__Instructions for the task__
Where in the data does the word "median" appear? Find those lines and copy them.

__Given information__
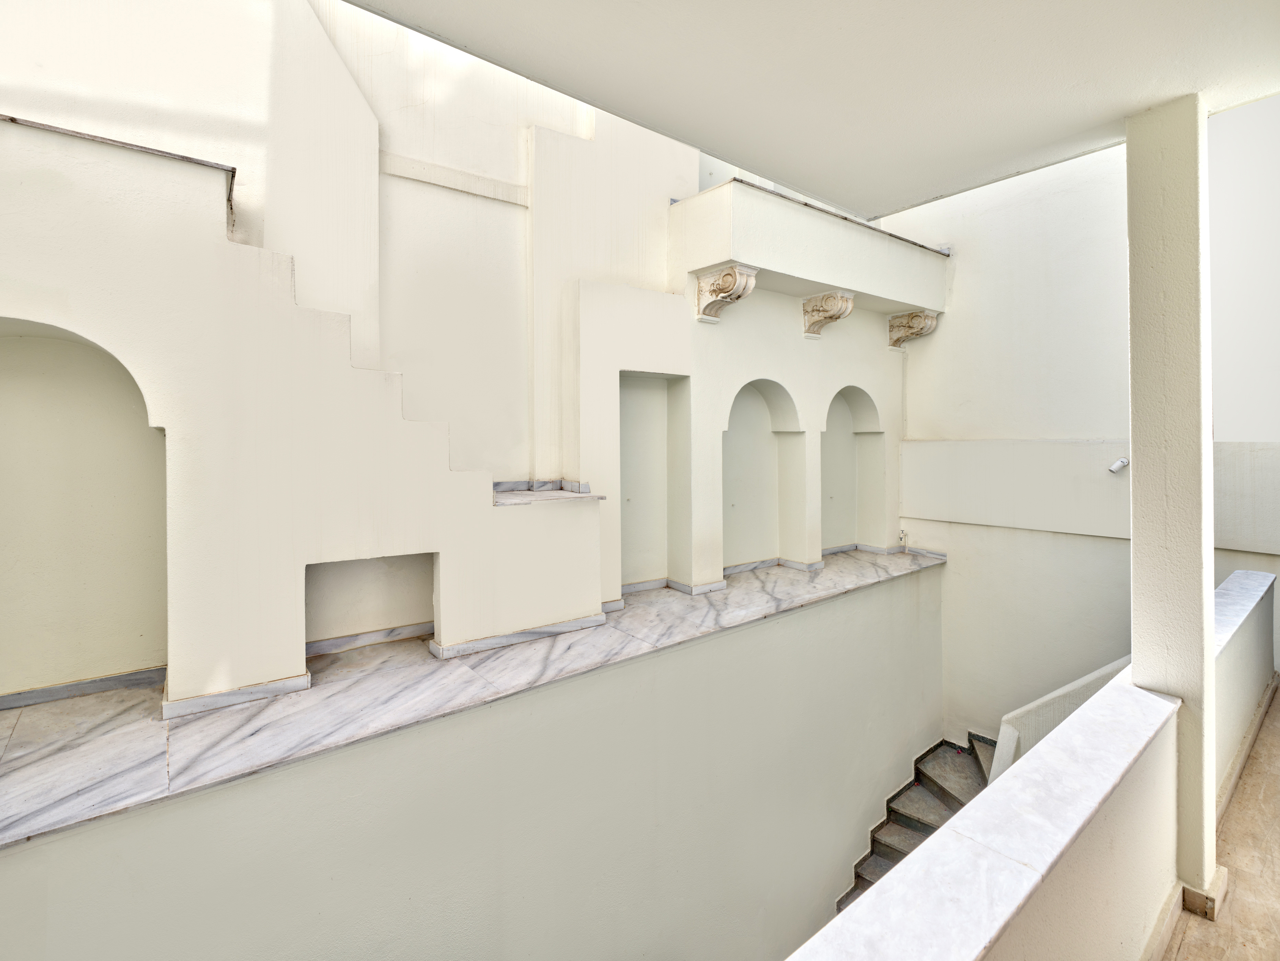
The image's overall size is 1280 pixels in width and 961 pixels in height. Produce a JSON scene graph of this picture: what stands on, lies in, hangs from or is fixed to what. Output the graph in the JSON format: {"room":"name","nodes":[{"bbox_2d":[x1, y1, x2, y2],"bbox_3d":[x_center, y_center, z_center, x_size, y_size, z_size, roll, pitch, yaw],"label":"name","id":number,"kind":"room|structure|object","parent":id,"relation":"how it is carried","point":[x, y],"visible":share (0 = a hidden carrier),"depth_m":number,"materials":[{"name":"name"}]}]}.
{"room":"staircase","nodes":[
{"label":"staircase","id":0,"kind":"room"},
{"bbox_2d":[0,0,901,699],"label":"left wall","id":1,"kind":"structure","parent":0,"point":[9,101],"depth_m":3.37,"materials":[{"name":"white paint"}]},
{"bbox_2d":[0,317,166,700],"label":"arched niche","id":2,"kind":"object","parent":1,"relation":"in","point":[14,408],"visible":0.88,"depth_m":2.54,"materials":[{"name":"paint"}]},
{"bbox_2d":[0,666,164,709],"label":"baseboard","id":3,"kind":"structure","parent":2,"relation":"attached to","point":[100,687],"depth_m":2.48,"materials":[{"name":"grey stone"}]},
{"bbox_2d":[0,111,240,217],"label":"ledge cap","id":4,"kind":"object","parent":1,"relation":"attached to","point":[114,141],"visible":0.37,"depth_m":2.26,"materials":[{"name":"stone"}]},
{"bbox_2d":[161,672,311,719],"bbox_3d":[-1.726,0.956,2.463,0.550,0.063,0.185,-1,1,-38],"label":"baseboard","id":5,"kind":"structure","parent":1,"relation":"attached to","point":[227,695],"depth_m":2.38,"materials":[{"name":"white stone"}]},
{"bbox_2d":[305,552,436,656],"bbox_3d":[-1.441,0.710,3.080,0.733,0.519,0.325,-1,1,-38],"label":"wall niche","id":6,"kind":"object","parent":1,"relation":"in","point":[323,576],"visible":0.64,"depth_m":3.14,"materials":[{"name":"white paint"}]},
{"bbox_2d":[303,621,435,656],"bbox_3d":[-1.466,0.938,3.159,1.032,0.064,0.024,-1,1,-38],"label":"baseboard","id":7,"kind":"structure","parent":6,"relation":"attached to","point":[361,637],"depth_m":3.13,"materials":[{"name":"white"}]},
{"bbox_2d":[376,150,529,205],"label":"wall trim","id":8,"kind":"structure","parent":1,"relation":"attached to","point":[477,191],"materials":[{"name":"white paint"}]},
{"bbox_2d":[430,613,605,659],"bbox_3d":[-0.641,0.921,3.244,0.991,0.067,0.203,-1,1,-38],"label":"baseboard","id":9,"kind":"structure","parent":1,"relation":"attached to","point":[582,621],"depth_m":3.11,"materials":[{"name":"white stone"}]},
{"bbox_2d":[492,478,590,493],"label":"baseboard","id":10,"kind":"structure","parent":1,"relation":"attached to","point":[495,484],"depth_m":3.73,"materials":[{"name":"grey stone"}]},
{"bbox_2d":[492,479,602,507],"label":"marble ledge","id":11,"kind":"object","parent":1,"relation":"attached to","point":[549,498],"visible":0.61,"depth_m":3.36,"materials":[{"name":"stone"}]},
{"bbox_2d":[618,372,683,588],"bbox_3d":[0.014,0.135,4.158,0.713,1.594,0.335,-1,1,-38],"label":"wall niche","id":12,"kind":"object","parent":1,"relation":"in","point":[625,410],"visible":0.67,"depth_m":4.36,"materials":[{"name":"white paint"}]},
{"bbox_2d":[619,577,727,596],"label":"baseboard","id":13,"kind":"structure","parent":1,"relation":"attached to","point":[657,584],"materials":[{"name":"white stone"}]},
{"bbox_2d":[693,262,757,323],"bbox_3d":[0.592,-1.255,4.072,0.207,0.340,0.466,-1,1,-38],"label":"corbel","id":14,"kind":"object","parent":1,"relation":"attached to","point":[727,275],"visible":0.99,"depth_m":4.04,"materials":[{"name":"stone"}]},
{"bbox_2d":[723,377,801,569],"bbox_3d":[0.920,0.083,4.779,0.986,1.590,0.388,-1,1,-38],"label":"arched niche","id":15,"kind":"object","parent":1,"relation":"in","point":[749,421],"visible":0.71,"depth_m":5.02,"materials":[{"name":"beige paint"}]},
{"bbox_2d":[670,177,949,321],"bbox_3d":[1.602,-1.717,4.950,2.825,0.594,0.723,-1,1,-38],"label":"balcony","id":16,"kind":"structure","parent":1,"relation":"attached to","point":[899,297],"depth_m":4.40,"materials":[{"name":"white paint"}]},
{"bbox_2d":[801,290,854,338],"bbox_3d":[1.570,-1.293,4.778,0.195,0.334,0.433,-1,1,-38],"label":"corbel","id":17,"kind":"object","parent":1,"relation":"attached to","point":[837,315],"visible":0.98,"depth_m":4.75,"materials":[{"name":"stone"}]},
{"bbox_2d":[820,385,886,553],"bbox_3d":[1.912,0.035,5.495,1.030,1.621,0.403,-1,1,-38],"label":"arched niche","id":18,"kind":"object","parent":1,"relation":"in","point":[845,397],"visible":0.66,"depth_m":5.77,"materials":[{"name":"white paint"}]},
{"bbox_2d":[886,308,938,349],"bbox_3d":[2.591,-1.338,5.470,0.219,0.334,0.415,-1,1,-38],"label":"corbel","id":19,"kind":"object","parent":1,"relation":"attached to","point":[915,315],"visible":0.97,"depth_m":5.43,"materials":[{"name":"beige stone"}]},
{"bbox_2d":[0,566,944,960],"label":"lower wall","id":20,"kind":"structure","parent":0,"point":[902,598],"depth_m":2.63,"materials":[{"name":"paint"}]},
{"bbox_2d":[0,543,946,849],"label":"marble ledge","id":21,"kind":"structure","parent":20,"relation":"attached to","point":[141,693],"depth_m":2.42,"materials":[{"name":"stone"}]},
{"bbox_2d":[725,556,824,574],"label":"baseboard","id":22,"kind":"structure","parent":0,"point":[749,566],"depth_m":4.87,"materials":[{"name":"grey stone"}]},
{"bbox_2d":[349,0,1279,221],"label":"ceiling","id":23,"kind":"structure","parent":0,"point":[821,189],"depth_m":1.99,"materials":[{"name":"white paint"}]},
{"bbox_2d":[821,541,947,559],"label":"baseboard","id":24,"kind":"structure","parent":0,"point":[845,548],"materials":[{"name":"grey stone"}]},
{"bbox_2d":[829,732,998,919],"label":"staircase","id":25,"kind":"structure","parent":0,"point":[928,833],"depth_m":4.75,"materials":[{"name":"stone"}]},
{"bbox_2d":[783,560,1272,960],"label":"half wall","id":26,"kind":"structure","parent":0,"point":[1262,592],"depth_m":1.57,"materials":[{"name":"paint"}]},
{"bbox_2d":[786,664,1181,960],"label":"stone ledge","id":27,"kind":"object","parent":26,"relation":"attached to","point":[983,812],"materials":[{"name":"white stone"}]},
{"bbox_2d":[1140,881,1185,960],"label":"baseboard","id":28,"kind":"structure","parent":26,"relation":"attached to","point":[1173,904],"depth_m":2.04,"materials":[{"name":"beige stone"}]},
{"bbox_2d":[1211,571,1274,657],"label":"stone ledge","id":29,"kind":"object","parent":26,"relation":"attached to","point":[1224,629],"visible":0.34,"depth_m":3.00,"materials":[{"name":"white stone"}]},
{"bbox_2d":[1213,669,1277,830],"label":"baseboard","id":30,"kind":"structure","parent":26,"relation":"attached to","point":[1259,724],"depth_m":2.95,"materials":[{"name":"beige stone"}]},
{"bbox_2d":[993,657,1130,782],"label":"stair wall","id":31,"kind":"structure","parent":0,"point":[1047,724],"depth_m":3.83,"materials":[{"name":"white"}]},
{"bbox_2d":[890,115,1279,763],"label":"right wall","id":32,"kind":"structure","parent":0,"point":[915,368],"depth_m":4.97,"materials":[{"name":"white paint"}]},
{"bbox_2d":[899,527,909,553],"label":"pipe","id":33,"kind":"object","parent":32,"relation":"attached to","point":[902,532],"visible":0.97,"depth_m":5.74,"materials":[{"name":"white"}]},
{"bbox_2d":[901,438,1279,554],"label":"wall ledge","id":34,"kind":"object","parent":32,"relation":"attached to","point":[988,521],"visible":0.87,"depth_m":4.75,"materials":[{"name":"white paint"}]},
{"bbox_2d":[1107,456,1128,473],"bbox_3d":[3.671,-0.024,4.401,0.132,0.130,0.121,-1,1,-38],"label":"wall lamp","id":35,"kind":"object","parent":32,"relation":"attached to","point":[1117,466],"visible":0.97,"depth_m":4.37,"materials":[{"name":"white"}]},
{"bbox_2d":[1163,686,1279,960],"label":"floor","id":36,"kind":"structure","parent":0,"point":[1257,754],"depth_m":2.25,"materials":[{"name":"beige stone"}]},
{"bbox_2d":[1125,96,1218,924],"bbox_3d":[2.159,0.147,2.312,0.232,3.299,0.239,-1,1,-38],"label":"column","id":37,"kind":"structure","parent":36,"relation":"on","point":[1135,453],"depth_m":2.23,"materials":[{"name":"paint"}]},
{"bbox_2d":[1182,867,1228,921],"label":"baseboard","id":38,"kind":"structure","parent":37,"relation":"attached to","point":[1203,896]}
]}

...

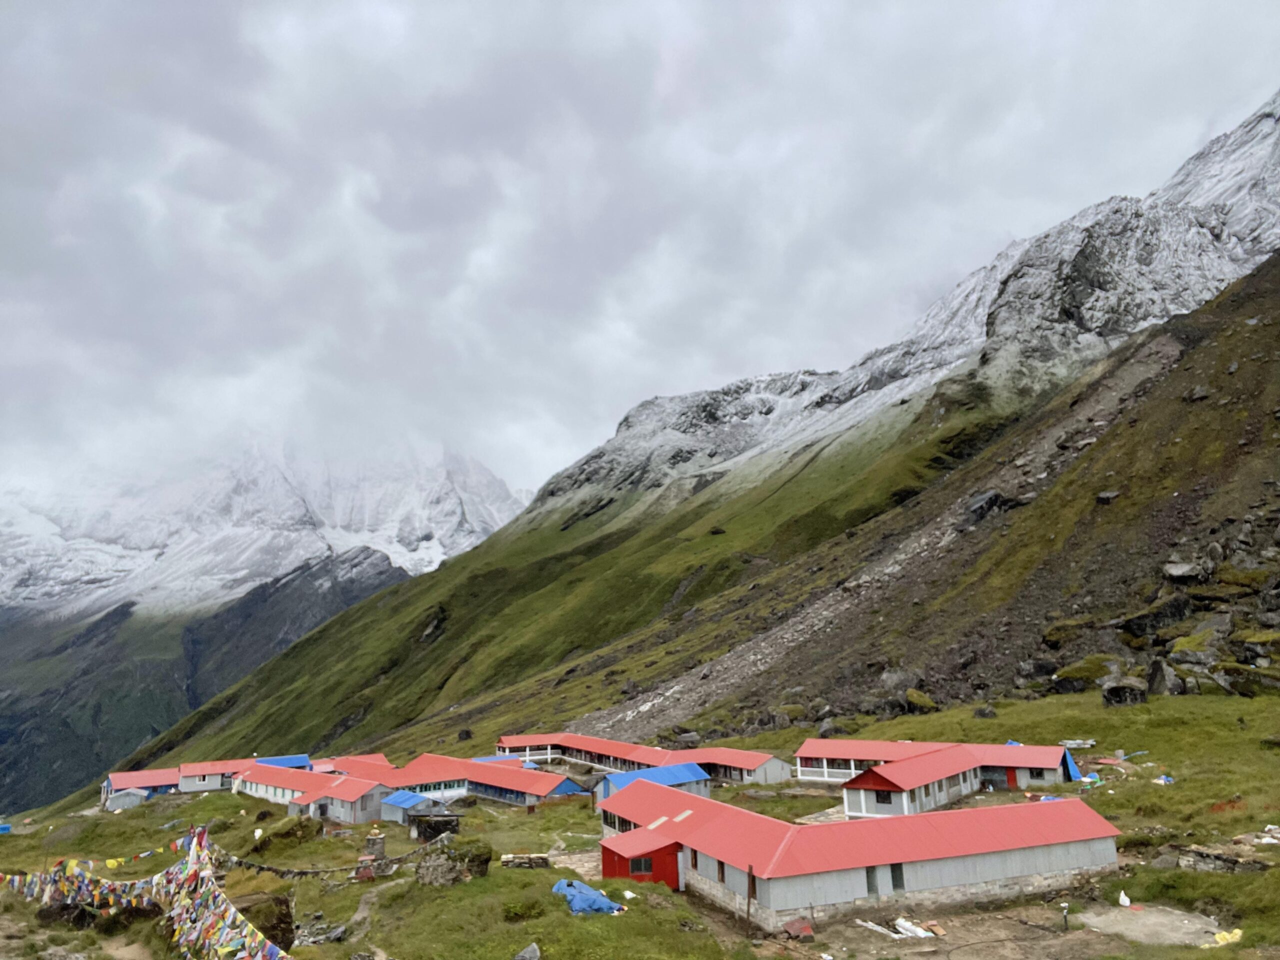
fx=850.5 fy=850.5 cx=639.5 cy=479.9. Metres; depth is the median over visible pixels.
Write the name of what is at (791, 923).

--

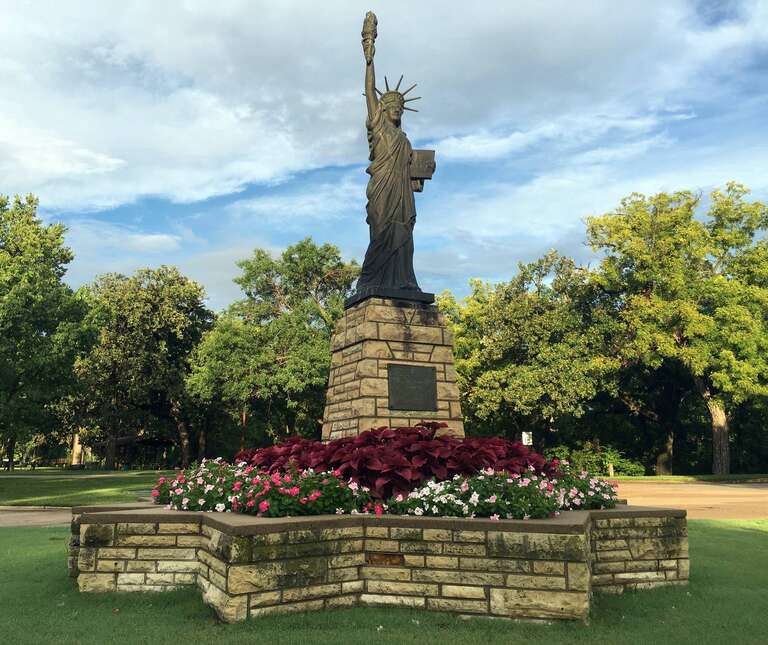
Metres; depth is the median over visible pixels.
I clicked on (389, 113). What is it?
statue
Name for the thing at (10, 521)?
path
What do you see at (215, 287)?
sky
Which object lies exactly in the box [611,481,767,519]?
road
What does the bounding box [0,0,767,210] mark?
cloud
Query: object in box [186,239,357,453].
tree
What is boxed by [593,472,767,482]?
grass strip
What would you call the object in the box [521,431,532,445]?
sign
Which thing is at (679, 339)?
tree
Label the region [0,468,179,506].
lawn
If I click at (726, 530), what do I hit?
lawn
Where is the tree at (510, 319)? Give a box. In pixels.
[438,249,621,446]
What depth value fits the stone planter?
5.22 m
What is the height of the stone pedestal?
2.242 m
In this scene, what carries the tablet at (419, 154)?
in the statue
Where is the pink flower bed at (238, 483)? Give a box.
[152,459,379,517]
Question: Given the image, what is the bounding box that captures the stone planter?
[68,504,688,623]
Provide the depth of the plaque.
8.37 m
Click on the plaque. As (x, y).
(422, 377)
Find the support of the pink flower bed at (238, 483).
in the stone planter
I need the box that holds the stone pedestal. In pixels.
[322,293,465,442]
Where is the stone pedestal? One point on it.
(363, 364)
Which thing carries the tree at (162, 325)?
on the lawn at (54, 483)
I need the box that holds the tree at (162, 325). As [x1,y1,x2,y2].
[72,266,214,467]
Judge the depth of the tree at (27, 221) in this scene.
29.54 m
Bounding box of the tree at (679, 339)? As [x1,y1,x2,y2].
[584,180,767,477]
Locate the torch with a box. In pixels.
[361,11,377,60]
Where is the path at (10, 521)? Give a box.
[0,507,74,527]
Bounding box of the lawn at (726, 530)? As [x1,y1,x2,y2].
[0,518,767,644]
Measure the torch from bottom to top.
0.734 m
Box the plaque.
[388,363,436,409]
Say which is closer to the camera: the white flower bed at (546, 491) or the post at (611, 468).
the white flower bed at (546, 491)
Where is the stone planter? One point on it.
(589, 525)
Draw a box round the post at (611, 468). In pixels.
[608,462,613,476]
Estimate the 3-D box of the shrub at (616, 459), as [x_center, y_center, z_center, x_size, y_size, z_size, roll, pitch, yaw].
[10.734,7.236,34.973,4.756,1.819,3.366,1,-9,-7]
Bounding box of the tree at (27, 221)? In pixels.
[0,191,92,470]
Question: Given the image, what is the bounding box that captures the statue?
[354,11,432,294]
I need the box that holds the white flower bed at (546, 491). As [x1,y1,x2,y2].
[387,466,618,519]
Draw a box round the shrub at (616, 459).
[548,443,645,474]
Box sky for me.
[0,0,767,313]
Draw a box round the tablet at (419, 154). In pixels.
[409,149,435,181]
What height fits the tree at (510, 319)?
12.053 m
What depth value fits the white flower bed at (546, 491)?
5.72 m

__Task response__
fx=850.5 fy=850.5 cx=639.5 cy=479.9. Metres; depth is the median over visible pixels.
Metres; depth is the median over visible pixels.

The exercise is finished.